TVで誰かの出産シーンなんて見たときにはもうダメ。
ボロボロに感動してしまう。妊婦の友達が無事に生まれたと
報告を聞いても安心して涙が出る。
自分が妊婦の時に状態があまり良くなくて、中には
「そんな子は生まれてきても大変だから今回は諦めろという人もいた。
入退院を繰り返したけど、それでもそんな不安を一瞬でかき消すように
愛息子は元気いっぱいに生まれてきてくれた。
奇跡だと思った。

先日の食事の帰り。ほろ酔い状態で楽しかった気分に浸りながら、
代行さんに車を任せ、後部座席で愛息子と楽しかったねえ、明日はなにしよっかぁと
話していた。一方、運転手さんはブツブツと話す方で声が異様に小さく、道案内をするにも、
体を前のめりにしないと聞こえない。
30分ほどの道のりの半分位のところで運転手さんが話し始めた。

「お子さん、いくつですか?」「名前は?」「今日は楽しかった?」といった調子で話していると、
突然、「私の子供は2歳11ヶ月で死んだんです。」ぼそっと言った。思わず「え?」と聞き返したけど、
彼はそのまま話を続け、生後数ヶ月で白血病とわかり、その歳で亡くなったと。
病院に対する憎しみや憤り。今も同じ体験をした人達の会に入っていること…
そんな時、みなさんなら、どういう言葉をかけますか?
私にはかける言葉が見つからないまま、涙だけが溢れていました。

多分、話は途中だったと思う。

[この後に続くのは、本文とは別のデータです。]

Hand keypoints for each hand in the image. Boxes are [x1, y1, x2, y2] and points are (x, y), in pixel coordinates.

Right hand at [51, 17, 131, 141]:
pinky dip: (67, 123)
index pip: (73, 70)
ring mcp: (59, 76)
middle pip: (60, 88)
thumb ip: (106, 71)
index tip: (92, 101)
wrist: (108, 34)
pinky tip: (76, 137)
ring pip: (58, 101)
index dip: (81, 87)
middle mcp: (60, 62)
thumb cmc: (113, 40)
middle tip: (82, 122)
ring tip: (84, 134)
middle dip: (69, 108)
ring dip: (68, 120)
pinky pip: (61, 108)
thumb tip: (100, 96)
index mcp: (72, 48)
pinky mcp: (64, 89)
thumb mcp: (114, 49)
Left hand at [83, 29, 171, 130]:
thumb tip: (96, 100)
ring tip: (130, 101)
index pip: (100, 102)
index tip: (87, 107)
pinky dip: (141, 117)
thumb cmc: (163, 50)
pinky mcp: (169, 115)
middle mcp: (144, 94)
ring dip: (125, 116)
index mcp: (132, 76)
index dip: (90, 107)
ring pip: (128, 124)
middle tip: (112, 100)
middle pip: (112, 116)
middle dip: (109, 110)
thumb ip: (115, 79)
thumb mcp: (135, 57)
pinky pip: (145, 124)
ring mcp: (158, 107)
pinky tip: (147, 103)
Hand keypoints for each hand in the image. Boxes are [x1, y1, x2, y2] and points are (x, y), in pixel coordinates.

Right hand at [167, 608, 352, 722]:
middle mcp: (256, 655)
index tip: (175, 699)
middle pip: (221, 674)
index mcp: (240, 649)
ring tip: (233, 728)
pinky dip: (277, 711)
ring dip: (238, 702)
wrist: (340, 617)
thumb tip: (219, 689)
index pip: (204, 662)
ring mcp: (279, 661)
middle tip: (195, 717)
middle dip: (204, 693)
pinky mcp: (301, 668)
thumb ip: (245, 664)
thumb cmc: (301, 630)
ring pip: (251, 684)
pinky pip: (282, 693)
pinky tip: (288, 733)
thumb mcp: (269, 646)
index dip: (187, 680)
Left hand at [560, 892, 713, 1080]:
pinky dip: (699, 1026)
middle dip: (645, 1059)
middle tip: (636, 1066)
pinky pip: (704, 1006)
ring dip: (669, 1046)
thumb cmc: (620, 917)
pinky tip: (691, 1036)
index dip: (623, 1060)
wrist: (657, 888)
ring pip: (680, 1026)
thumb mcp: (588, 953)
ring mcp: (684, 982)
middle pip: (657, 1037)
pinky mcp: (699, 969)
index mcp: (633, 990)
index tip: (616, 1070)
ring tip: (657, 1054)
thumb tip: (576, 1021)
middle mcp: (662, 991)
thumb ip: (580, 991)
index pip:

でも自宅の駐車場に車が停まった。
別れる前になんか言わなきゃと迷っていると、彼が先程までとは
まるで違う大きな声で、ありがとうございましたと言った。
料金を払い終えた後も笑ってありがとうございましたと何度も言って帰って行った。
気の利いたことも言えずに申し訳ないななんて考えたけど、
結果的に彼の最後の笑顔に救われた気がする。


お子さんをたくさん愛してくださいね、そう伝えたかったのだと思う。


その日、世界一可愛い寝顔を見ながら、げんきに生まれてきてくれたこと、
すくすくと成長すること、これも奇跡なんだと改めて感じる夜になった。